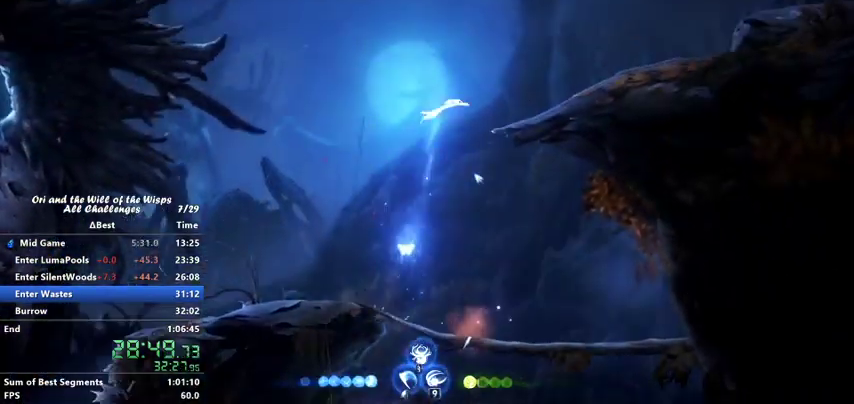
{"keys": ["dash", "right"], "events": [[167, "dash", "up"], [467, "dash", "down"]]}
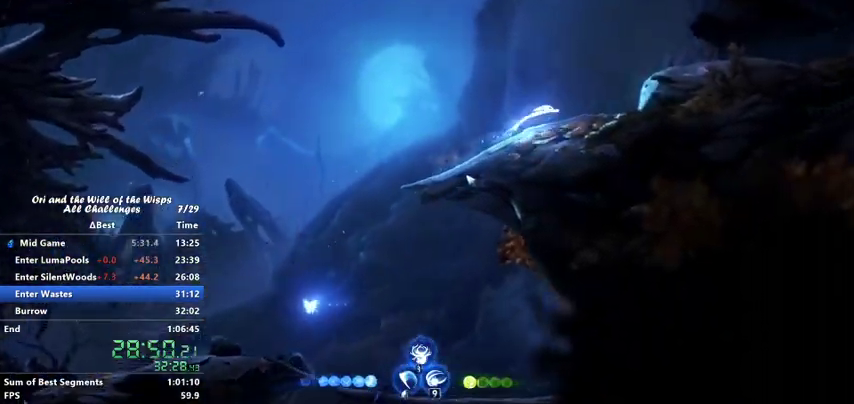
{"keys": ["right"], "events": [[67, "dash", "up"], [67, "jump", "down"], [300, "dash", "down"], [300, "jump", "up"], [467, "dash", "up"]]}
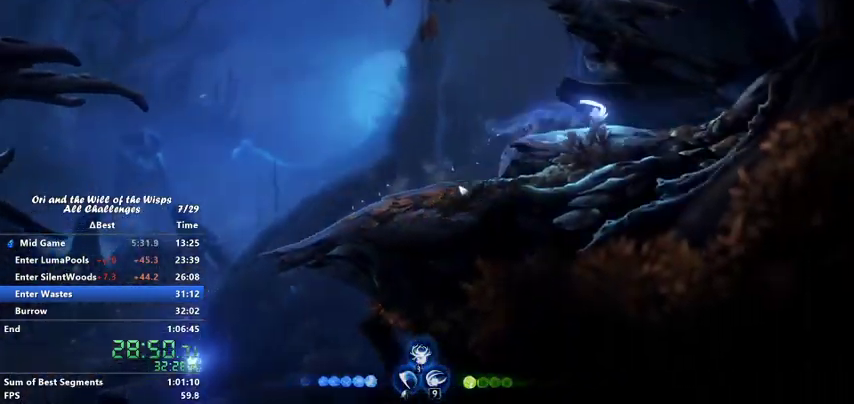
{"keys": ["right"], "events": [[300, "ability1", "down"], [300, "ability3", "down"], [300, "up", "down"], [467, "ability1", "up"], [467, "ability3", "up"], [467, "up", "up"]]}
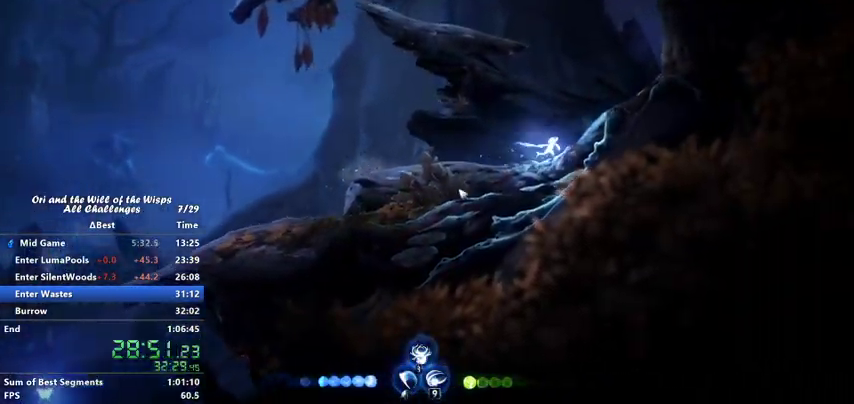
{"keys": ["dash", "right"], "events": [[400, "dash", "down"]]}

> [PROBLEM DESCRIPTION]
Review the material and copy each line in which the word "dash" appears.

> [WRITTEN SOLUTION]
{"keys": ["dash", "right"], "events": [[167, "dash", "up"], [467, "dash", "down"]]}
{"keys": ["right"], "events": [[67, "dash", "up"], [67, "jump", "down"], [300, "dash", "down"], [300, "jump", "up"], [467, "dash", "up"]]}
{"keys": ["dash", "right"], "events": [[400, "dash", "down"]]}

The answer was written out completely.